BEGIN Exercise inputs

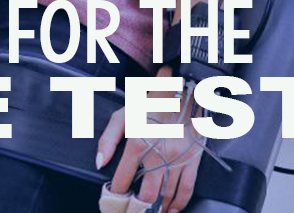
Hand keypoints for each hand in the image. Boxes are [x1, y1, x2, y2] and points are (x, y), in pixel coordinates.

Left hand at [97, 93, 202, 212]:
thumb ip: (108, 139)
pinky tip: (171, 210)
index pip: (124, 178)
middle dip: (138, 208)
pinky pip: (187, 188)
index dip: (117, 192)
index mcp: (138, 143)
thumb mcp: (122, 115)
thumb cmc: (148, 104)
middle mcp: (158, 154)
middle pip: (149, 194)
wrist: (181, 92)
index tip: (113, 198)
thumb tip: (99, 163)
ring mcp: (178, 159)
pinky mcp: (193, 160)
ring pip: (168, 195)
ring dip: (158, 209)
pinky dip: (179, 203)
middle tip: (131, 212)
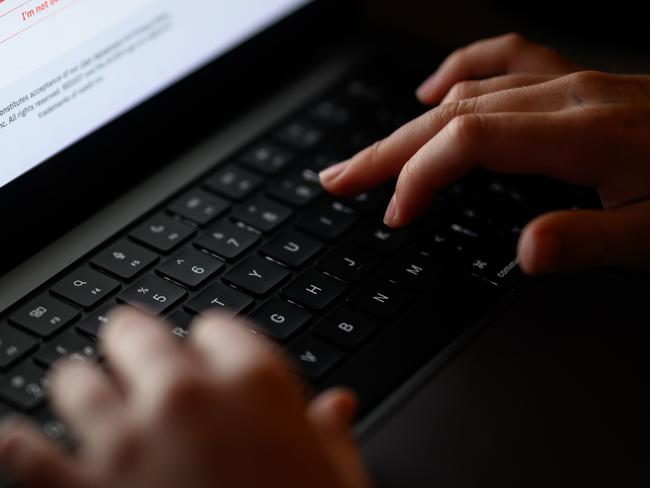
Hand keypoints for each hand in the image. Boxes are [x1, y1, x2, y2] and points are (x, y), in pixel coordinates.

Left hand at [0, 310, 370, 487]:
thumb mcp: (338, 483)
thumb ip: (332, 437)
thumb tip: (336, 407)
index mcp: (256, 385)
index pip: (217, 327)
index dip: (213, 346)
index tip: (210, 363)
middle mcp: (187, 399)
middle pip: (139, 333)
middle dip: (137, 346)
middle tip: (136, 359)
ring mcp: (127, 444)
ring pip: (77, 381)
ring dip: (82, 388)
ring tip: (87, 397)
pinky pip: (25, 452)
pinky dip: (21, 444)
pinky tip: (23, 441)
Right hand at [320, 34, 649, 274]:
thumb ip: (588, 241)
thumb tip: (523, 255)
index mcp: (581, 133)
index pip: (469, 142)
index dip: (420, 176)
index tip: (396, 216)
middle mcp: (566, 97)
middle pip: (451, 115)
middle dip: (386, 151)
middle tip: (339, 179)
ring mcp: (568, 84)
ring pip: (466, 93)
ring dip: (408, 122)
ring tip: (369, 151)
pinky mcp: (573, 84)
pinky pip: (504, 62)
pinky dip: (459, 72)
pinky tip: (432, 90)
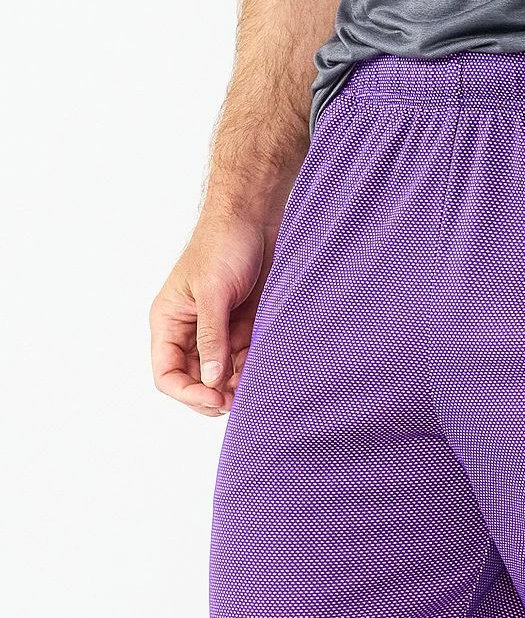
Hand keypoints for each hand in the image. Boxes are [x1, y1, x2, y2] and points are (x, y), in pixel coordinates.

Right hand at [150, 214, 275, 415]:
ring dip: (237, 385)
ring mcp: (216, 331)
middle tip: (240, 399)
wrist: (254, 218)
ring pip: (221, 375)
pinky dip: (253, 369)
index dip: (188, 393)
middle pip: (194, 381)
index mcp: (169, 322)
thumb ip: (211, 339)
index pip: (167, 374)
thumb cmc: (224, 245)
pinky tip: (265, 368)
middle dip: (214, 394)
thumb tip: (211, 381)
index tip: (217, 398)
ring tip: (256, 382)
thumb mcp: (214, 293)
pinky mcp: (241, 327)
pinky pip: (244, 360)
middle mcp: (189, 331)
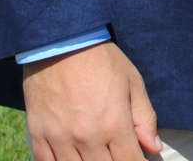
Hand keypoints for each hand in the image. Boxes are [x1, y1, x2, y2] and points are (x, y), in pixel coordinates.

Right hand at [21, 40, 160, 159]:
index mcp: (114, 124)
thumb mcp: (132, 83)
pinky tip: (73, 159)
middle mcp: (87, 137)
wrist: (61, 44)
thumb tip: (154, 148)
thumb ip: (145, 118)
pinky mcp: (38, 136)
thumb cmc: (101, 61)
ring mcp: (60, 139)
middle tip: (119, 154)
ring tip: (98, 155)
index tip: (140, 160)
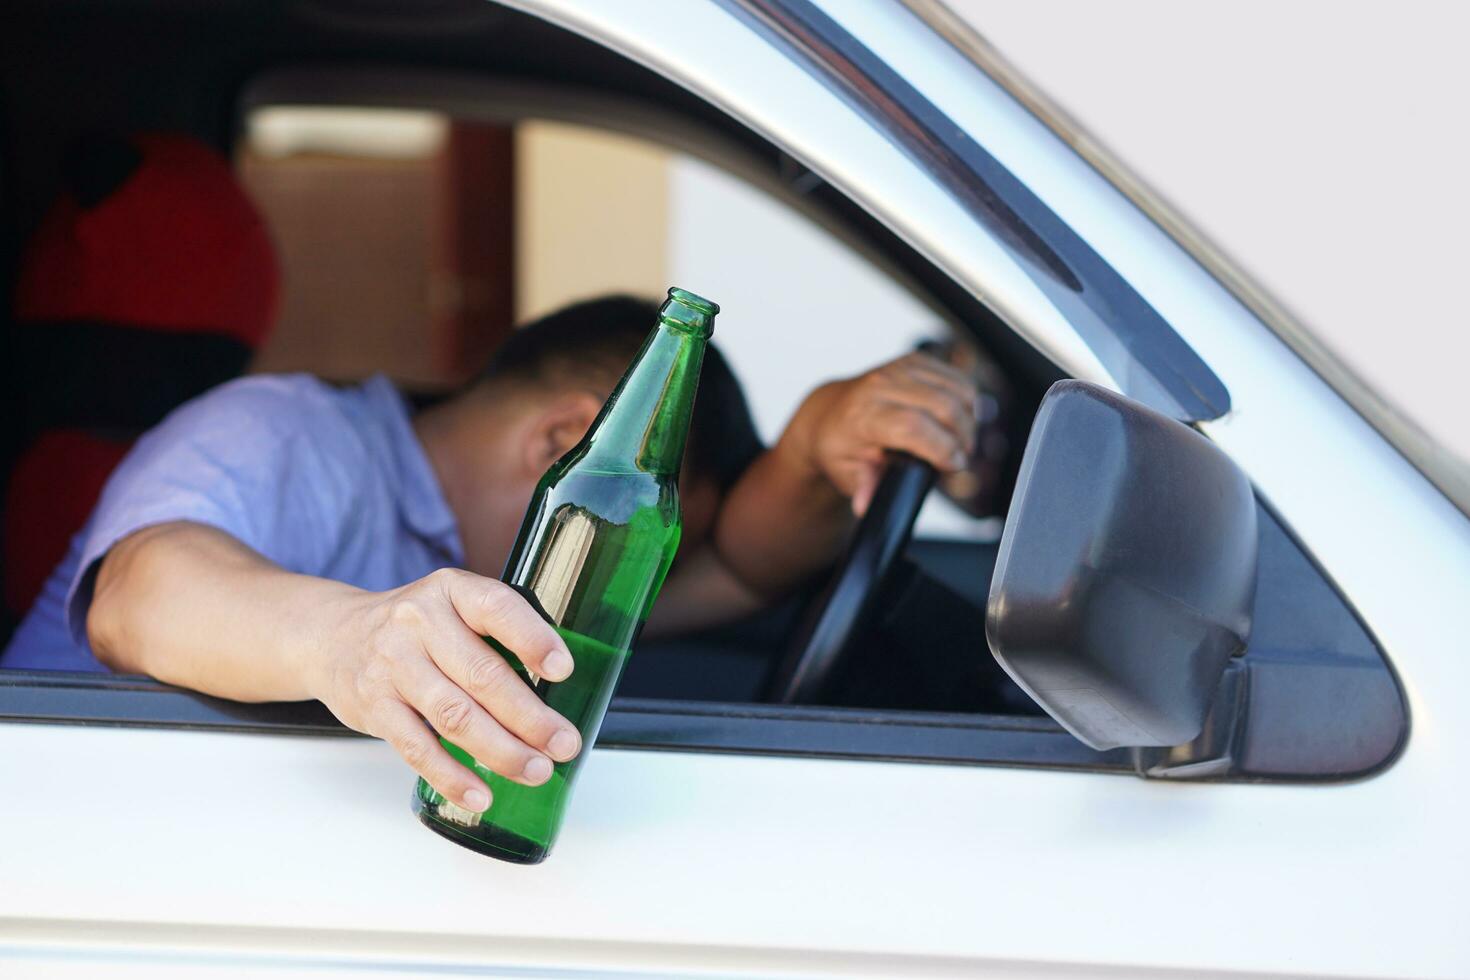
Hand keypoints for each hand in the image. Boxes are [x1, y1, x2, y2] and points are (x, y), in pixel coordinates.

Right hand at [308, 568, 581, 814]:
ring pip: (454, 716)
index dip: (533, 639)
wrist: (332, 637)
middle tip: (564, 743)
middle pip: (482, 675)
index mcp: (451, 591)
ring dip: (501, 751)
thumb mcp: (452, 606)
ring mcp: (393, 666)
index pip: (497, 609)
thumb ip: (496, 632)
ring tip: (536, 770)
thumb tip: (560, 686)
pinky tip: (481, 794)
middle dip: (530, 717)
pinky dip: (452, 776)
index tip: (563, 670)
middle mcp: (419, 624)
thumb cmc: (414, 627)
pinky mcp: (374, 706)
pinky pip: (417, 748)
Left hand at [779, 351, 979, 515]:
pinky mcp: (916, 361)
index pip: (913, 426)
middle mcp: (881, 386)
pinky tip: (956, 420)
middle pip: (944, 407)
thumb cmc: (839, 444)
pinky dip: (967, 402)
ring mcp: (899, 369)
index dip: (942, 449)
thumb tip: (866, 505)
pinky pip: (958, 379)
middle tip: (960, 458)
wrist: (829, 411)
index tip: (953, 466)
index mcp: (863, 415)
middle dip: (962, 438)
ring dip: (968, 420)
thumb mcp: (844, 472)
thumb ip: (862, 487)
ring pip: (957, 391)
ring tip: (959, 441)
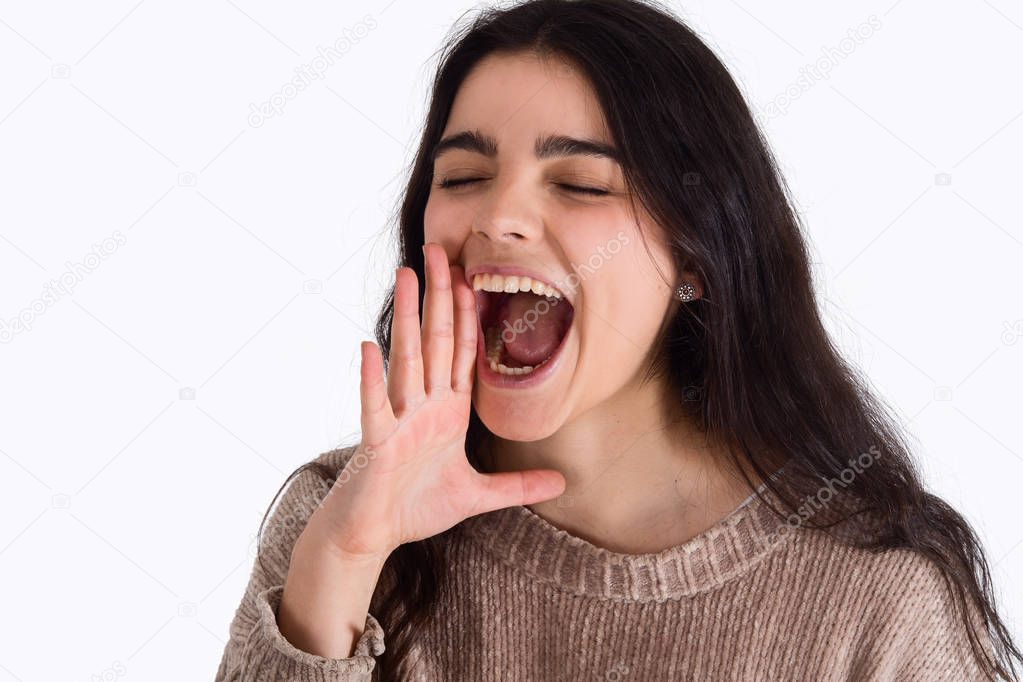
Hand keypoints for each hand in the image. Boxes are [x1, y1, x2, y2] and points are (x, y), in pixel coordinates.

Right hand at [304, 243, 565, 560]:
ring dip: (408, 318)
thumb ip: (517, 486)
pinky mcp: (377, 442)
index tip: (473, 275)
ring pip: (407, 359)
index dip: (469, 316)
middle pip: (436, 342)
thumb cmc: (416, 508)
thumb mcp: (478, 495)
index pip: (462, 354)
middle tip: (438, 251)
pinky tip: (370, 348)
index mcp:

END Exercise inputs

### Task instructions
Search the data for "Left". Copy each line that has it.

### Solved exercise
Left hand at [97, 93, 202, 212]:
Left hand at [0, 310, 370, 487]:
Left hand at [779, 351, 979, 515]:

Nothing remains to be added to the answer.